** TASK **
Translate this sentence from the CrossRef data-merging text into Spanish: "Below is a summary for dataset with the author & affiliation metadata from CrossRef records that we are going to use further."

** PROVIDED PASSAGE **
CrossRef JSONs are unnested and merged into one dataset in a same way as the LENS json, except that we have to merg few files.
ff<-list.files(paste0(dir,"/data/crossref/"))
ff<-ff[grepl("works",ff)]
cr.data <- data.frame()
for (i in 1:length(ff)){
cr.json <- jsonlite::fromJSON(paste0(dir, "/data/crossref/",ff[i]), flatten=TRUE)
# again, to deal with lost NULL_containing lines, we process in two steps
cr.auths <- cr.json$message$items %>%
select(DOI, author) %>%
mutate(author = map_if(author, is_empty, ~ tibble())) %>%
unnest(author)
# now the addresses
cr.addresses<- cr.auths %>%
mutate(affiliation = map_if(affiliation, is_empty, ~ tibble())) %>%
unnest(affiliation)
# joining
cr.affils <- cr.auths %>% select(-affiliation) %>% left_join(cr.addresses)
# merging in one file
cr.data <- rbind(cr.data, cr.affils)
}
# the affiliation names are in both name and name 1 columns, we coalesce them
cr.data <- cr.data %>% mutate(name=coalesce(name, name1)) %>% select(-name1)
### adding metadata
cr.meta <- read_csv(paste0(dir, "/data/crossref/cr.meta.csv")) %>%
select(DOI, "src.title"=source.title, type,
"year"=pubdate, print, electronic) %>%
filter(type!="journal-issue"&type!="journal issue") %>%
# some formatting
mutate(DOI=trimws(tolower(DOI)),
print=toupper(print),
electronic=toupper(electronic),
src.title=trimws(toupper(src.title))) %>% unique() %>%
# adding Scopus ISSNs as connectors
mutate(ISSN=ifelse(print %in% sc.affils$ISSN, print,
ifelse(electronic %in% sc.affils$ISSN, electronic, NA))) %>%
unique()
cr.meta %>%
left_join(cr.data %>% select(-affiliation)) %>%
write_excel_csv(paste0(dir, "/data/crossref/cr.affils.csv"))
Below is a summary for dataset with the author & affiliation metadata from CrossRef records that we are going to use further.
cr.affils <- read_csv(paste0(dir, "/data/crossref/cr.affils.csv")) %>%
select(-src.title) %>% left_join(sc.labs) # making the universal src.title names
glimpse(cr.affils)
## Observations: 17,162
## Variables: 13
## $ DOI <chr> "10.32607/2075-8251-2017-9-4-84-91", "10...
## $ type <chr> "journal-article", "journal-article", "j...
## $ year <dbl> 2018, 2018, 2018, 2018, 2018, 2018, 2018...
## $ print <chr> "20758251", "20758251", "20758251", "207...
## $ electronic <chr> NA, NA, NA, NA, NA, NA, NA, NA, NA, NA, ...
## $ ISSN <chr> "20758251", "20758251", "20758251", "207...
## $ given <chr> "A. A.", NA, "I. G.", "T. K.", "V. A.", ...
## $ family <chr> "Panina", NA, "Dementieva", "Aliev", "To...

(Stored data entries)

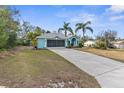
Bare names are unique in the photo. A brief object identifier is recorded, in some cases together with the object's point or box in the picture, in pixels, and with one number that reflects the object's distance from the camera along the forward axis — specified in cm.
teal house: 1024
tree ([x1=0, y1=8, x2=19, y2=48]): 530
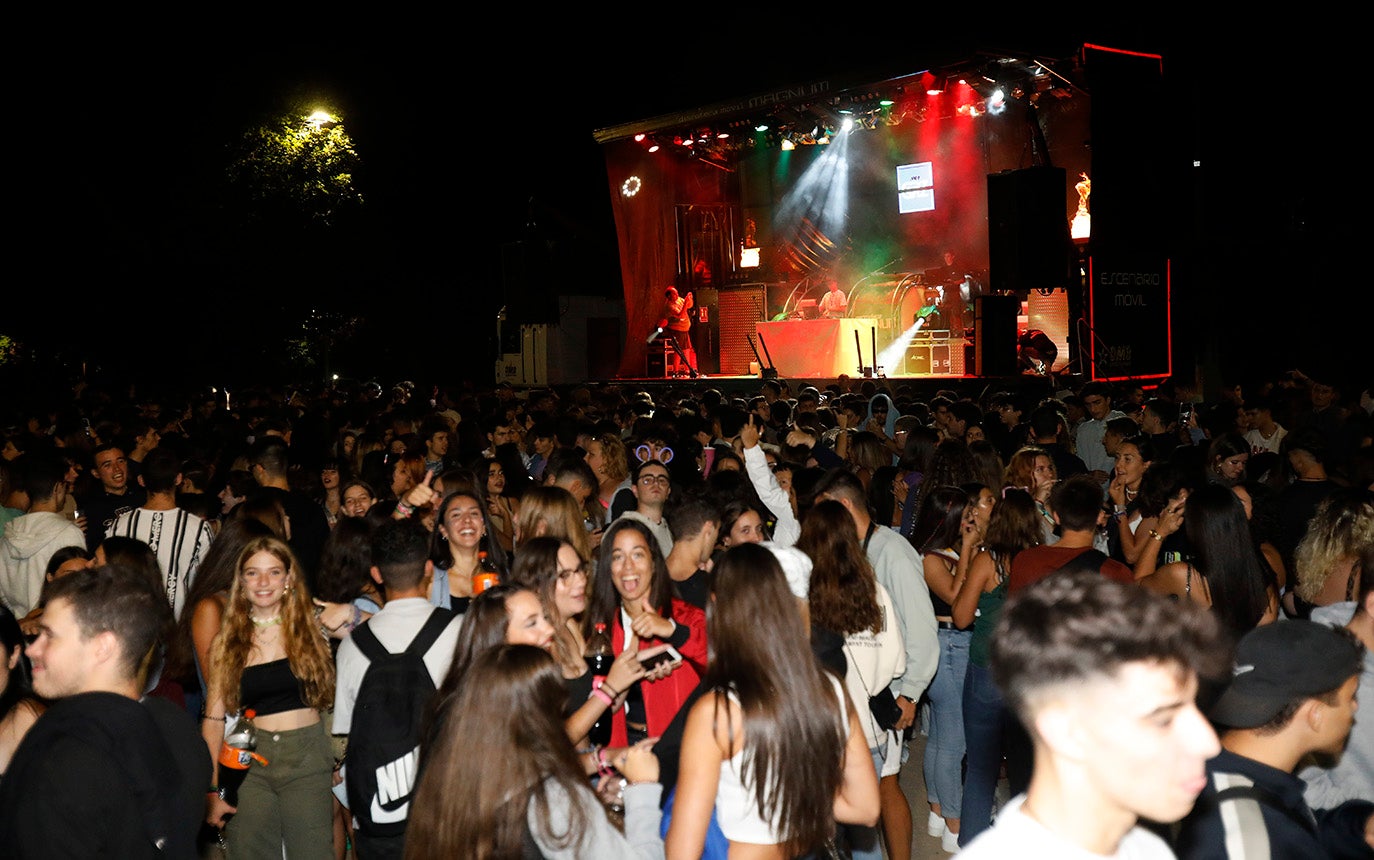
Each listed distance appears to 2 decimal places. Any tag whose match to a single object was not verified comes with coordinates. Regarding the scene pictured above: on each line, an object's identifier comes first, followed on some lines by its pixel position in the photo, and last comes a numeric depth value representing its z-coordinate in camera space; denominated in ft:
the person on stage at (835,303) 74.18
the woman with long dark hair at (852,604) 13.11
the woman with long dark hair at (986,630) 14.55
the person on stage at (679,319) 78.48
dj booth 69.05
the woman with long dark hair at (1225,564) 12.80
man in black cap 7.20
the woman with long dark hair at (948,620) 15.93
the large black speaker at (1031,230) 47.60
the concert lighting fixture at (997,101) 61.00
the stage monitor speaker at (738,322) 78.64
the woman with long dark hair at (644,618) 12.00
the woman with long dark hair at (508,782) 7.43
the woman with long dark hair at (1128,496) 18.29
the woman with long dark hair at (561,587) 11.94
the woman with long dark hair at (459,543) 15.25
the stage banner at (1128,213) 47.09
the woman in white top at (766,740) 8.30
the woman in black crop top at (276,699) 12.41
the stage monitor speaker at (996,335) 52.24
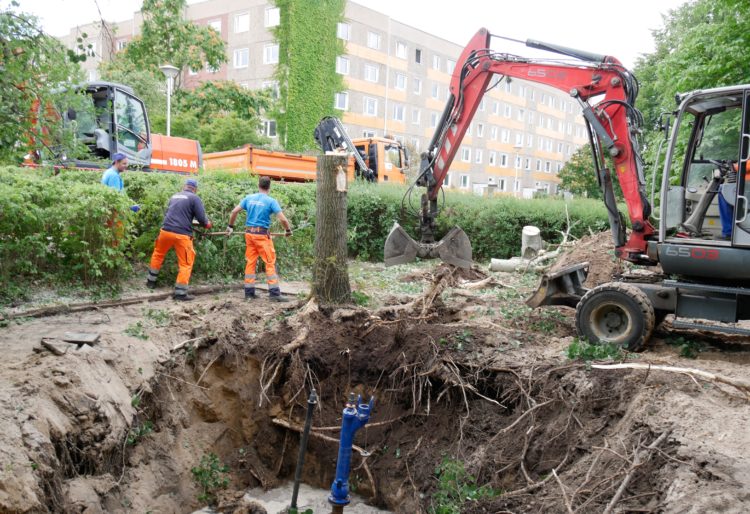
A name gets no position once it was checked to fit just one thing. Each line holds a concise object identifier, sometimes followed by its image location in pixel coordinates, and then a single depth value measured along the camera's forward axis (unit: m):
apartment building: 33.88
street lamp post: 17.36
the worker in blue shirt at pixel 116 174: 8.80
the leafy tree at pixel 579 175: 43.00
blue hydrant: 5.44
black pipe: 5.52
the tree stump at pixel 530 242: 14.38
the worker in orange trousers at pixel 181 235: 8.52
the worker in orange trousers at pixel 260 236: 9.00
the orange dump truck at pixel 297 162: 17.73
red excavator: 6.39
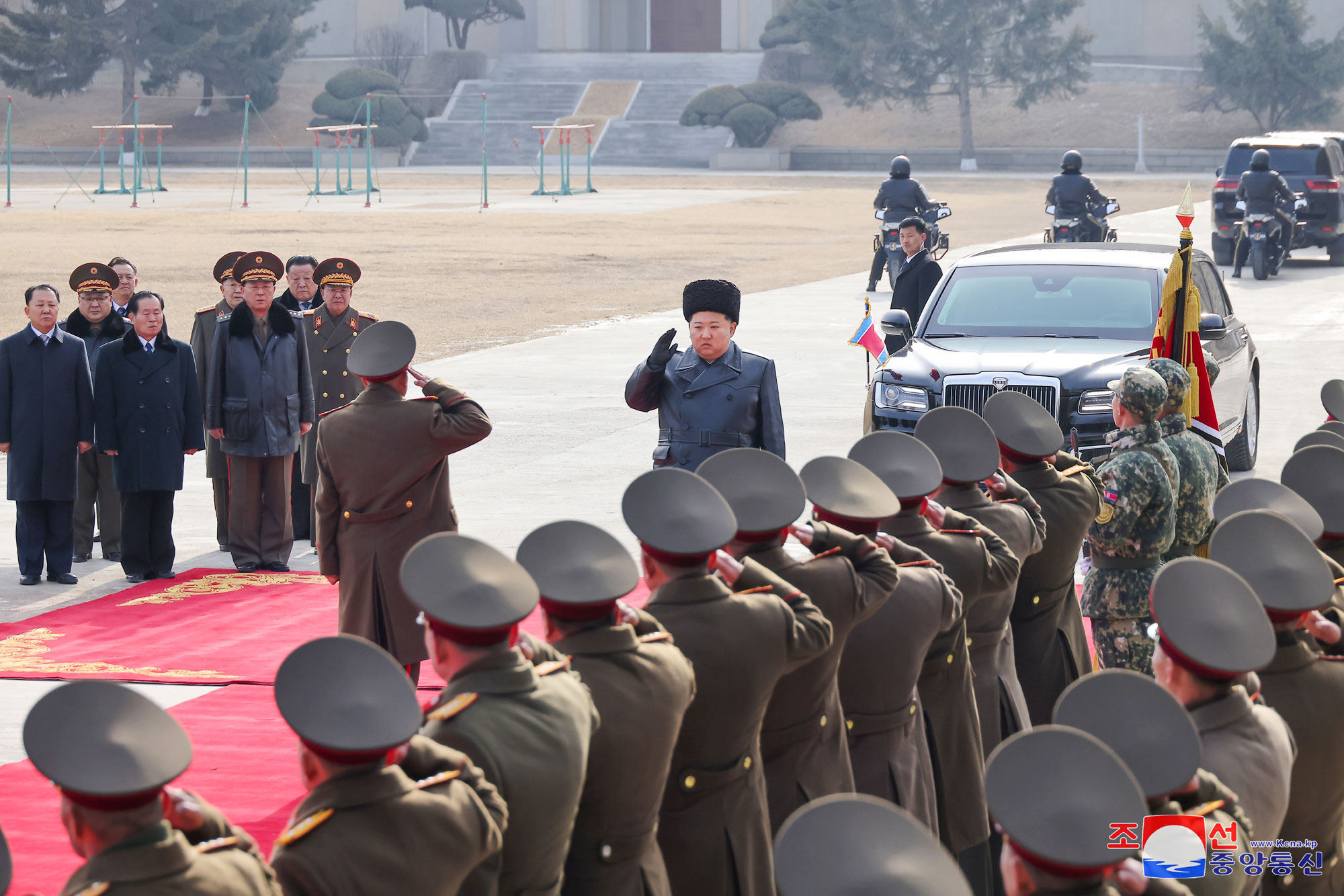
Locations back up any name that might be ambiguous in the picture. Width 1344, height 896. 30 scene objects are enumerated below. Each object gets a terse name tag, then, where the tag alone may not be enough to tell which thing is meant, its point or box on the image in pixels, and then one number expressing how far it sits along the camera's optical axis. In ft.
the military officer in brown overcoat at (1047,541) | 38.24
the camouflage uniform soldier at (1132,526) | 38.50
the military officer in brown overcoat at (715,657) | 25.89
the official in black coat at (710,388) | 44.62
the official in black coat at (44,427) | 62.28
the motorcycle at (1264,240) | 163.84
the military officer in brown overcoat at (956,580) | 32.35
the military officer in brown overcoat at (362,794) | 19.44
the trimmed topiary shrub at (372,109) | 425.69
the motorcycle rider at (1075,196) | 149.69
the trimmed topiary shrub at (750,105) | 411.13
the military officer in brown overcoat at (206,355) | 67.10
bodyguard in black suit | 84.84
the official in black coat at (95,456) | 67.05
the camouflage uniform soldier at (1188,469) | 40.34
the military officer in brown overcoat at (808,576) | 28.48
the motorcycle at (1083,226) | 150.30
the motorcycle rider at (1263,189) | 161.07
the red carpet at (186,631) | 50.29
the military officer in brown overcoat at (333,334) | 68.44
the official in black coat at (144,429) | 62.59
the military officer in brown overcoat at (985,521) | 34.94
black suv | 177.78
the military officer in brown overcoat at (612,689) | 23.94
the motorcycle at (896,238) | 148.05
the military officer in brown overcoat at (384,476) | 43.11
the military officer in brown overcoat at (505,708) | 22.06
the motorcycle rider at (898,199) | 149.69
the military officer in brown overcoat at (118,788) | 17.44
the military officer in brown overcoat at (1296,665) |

** EXERCISE ANSWER **
A continuación se presenta un resumen del conjunto de datos con los metadatos de autores y afiliaciones de los registros de CrossRef que vamos a utilizar más adelante.